(Body or hand keypoint data)

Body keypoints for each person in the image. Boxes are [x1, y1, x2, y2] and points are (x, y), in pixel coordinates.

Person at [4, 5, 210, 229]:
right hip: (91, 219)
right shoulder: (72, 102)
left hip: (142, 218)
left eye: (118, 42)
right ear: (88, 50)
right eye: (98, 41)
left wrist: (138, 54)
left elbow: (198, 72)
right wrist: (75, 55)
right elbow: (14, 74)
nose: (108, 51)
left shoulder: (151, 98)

◆ **ASSIGNMENT**:
Print all of the data exactly as it stands above.

◆ **SOLUTION TO THE EXERCISE**:
Body keypoints for each person in the image. Boxes are [x1, y1, x2, y2] and points are (x, y), in pixel coordinates.

Person at [4, 5, 210, 229]:
right hip: (91, 219)
right shoulder: (72, 102)
left hip: (142, 218)
left eye: (118, 42)
right ear: (88, 50)
right eye: (98, 41)
left wrist: (138, 54)
left elbow: (198, 72)
right wrist: (75, 55)
right elbow: (14, 74)
nose: (108, 51)
left shoulder: (151, 98)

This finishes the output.